- [What is being asked]
Retype the records from the line with "Where does the" to the line with "4198224982.3", both included, without any changes. Leave the pictures out.

******************************

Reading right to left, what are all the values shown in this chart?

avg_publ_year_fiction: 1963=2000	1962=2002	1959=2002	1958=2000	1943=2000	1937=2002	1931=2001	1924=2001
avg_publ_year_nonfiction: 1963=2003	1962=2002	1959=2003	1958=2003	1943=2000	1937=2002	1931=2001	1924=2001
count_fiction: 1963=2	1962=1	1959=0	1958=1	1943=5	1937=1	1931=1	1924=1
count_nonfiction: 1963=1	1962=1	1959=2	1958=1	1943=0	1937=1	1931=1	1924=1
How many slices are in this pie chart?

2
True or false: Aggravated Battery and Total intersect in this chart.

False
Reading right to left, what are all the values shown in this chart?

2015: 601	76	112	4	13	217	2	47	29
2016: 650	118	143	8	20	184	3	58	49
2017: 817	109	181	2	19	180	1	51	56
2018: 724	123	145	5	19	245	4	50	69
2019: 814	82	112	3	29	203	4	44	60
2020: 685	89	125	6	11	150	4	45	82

******************************

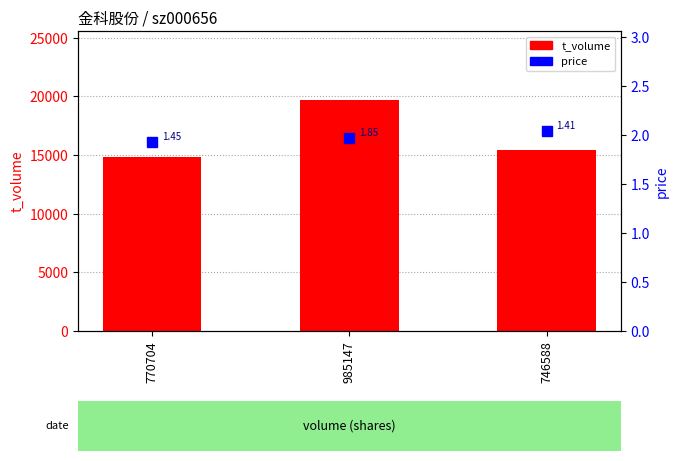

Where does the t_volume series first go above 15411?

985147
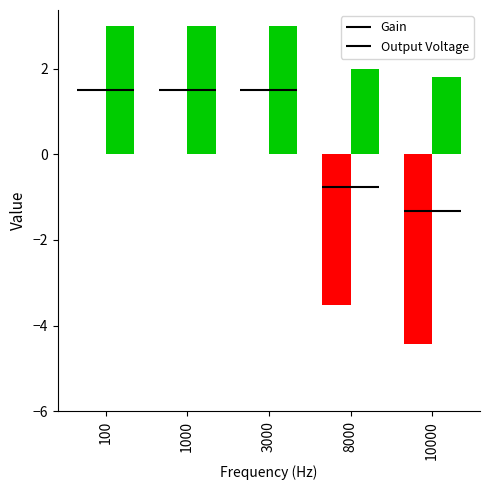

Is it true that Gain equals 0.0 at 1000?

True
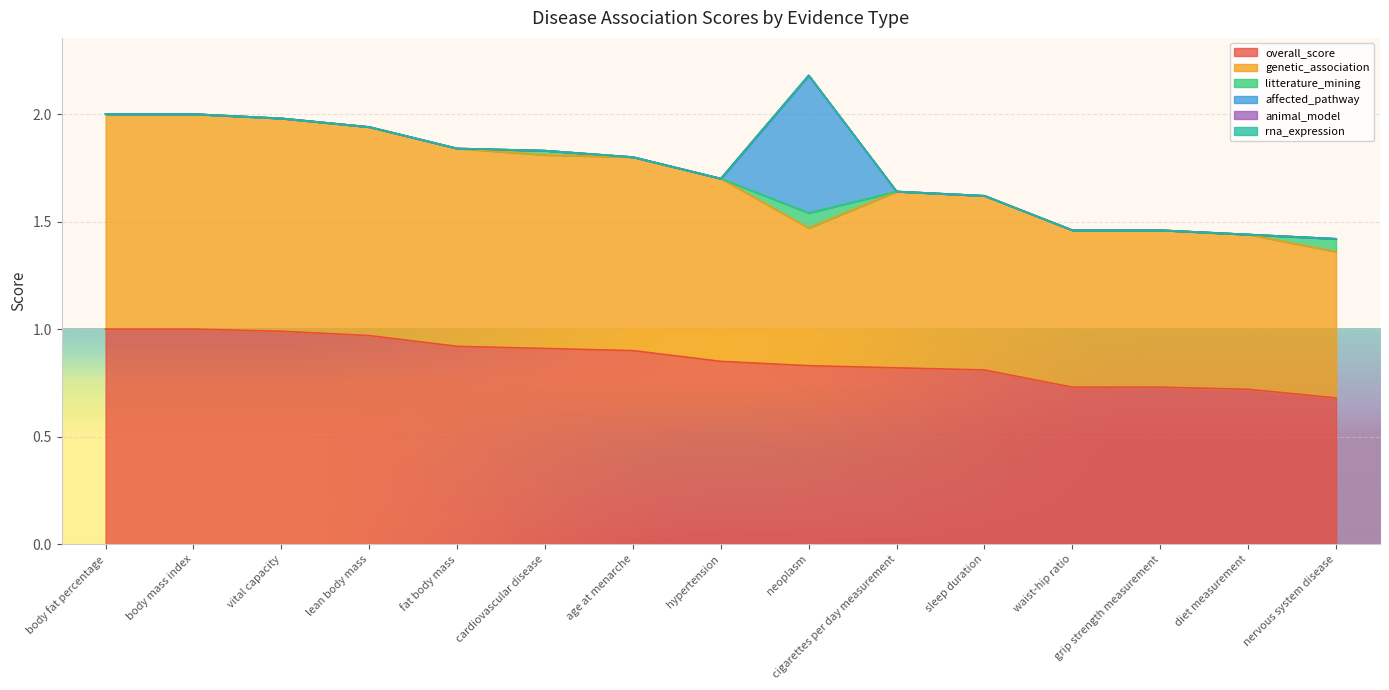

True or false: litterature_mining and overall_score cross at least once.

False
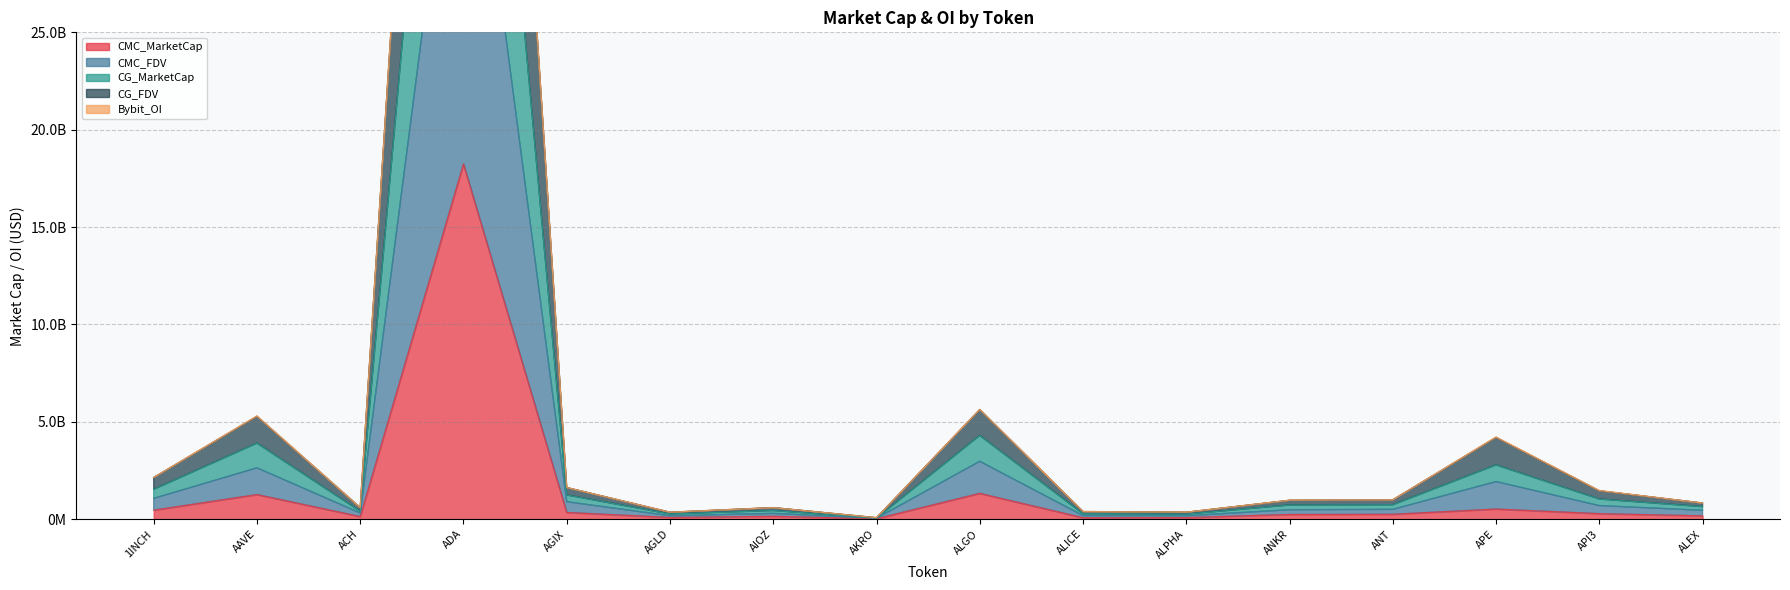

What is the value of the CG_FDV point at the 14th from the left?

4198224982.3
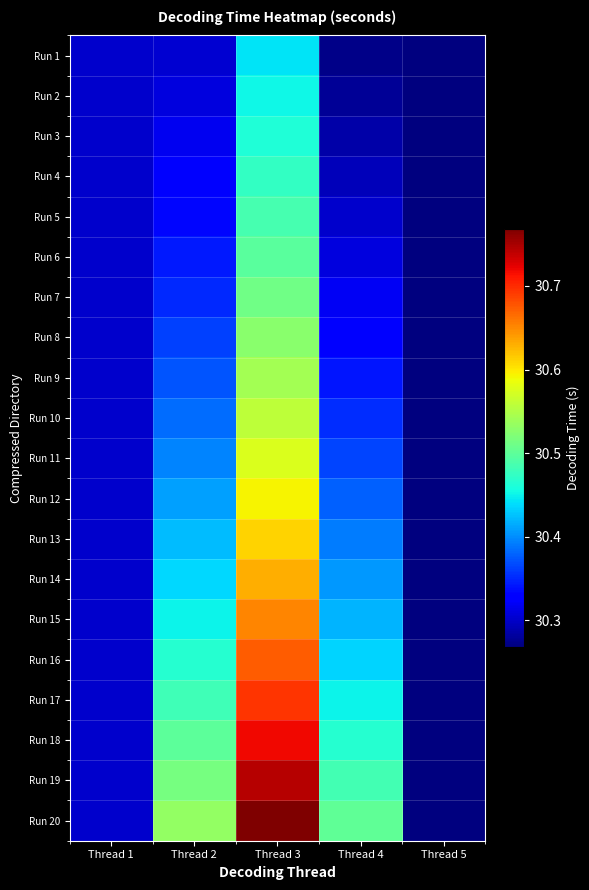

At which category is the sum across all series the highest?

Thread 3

******************************

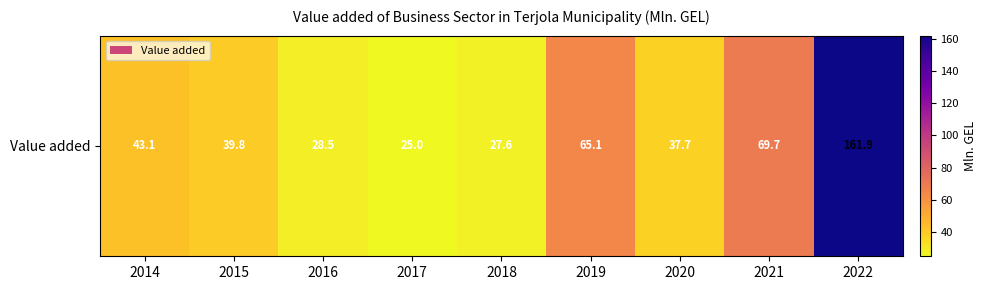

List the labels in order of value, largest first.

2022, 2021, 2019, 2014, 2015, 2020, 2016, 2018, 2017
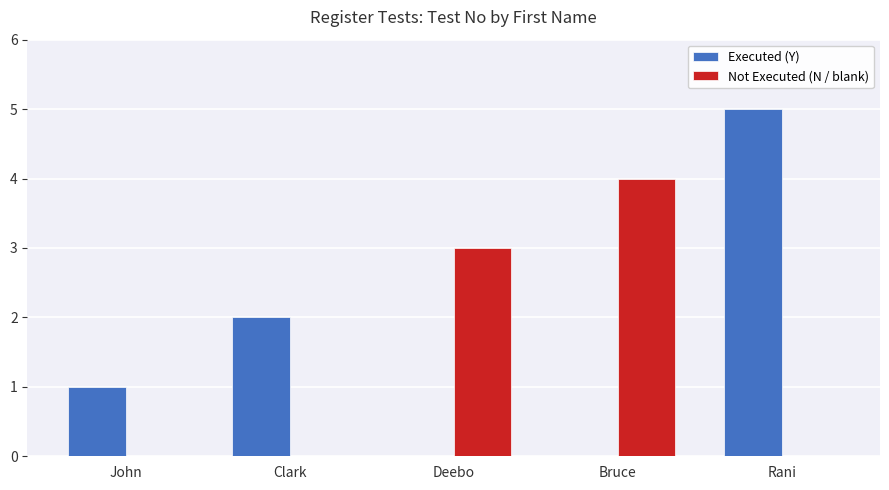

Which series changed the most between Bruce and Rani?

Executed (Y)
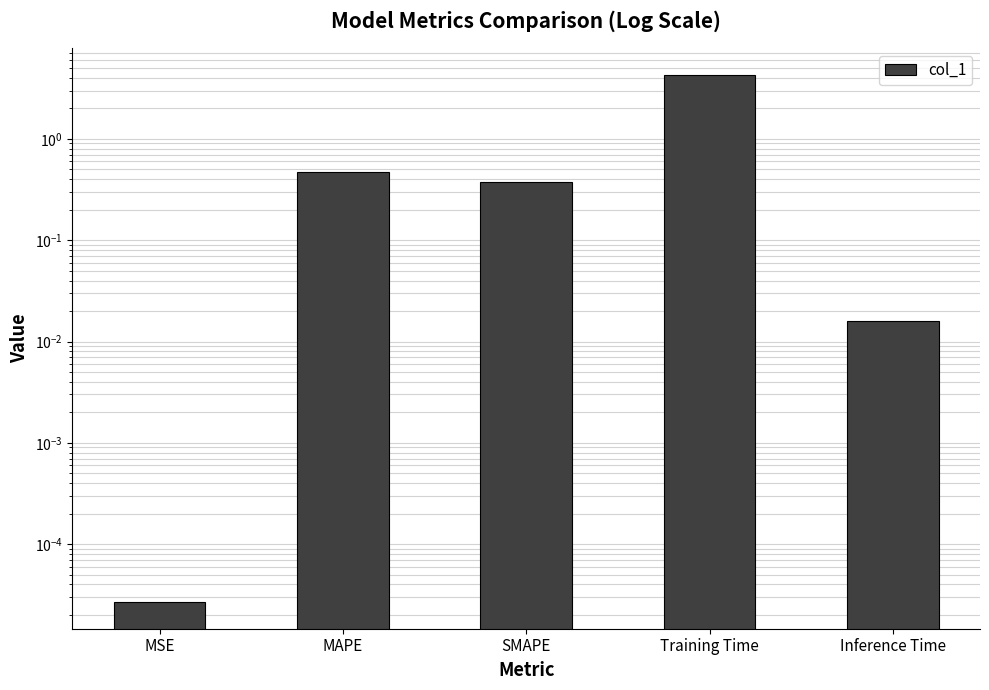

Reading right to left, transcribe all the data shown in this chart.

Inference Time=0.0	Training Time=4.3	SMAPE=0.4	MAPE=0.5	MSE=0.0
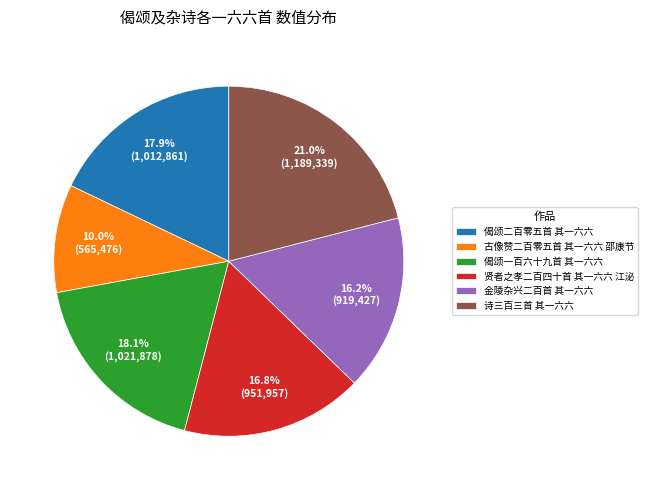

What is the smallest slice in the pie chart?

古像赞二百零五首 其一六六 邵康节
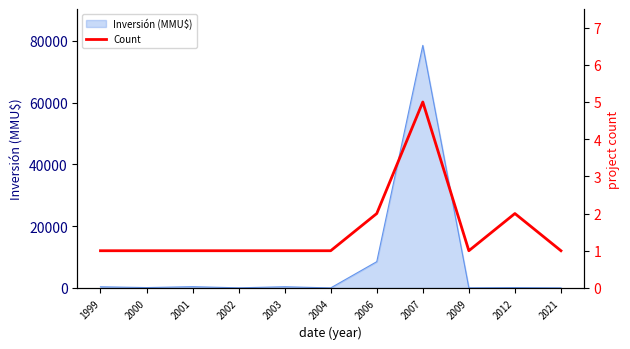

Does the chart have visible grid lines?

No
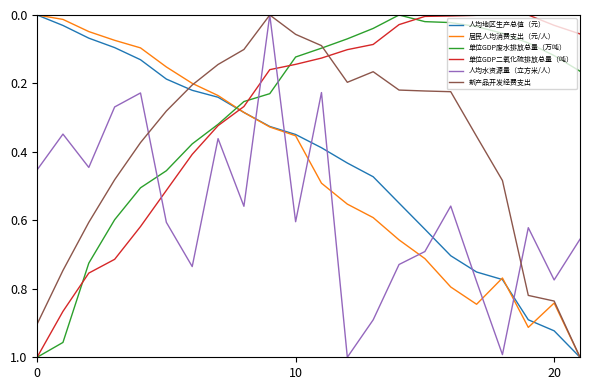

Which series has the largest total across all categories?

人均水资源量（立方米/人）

******************************

- [Exercise result]
Where does the t_volume series first go above 15411?

985147

Is it true that Gain equals 0.0 at 1000?

True

True or false: litterature_mining and overall_score cross at least once.

False

What is the value of the CG_FDV point at the 14th from the left?

4198224982.3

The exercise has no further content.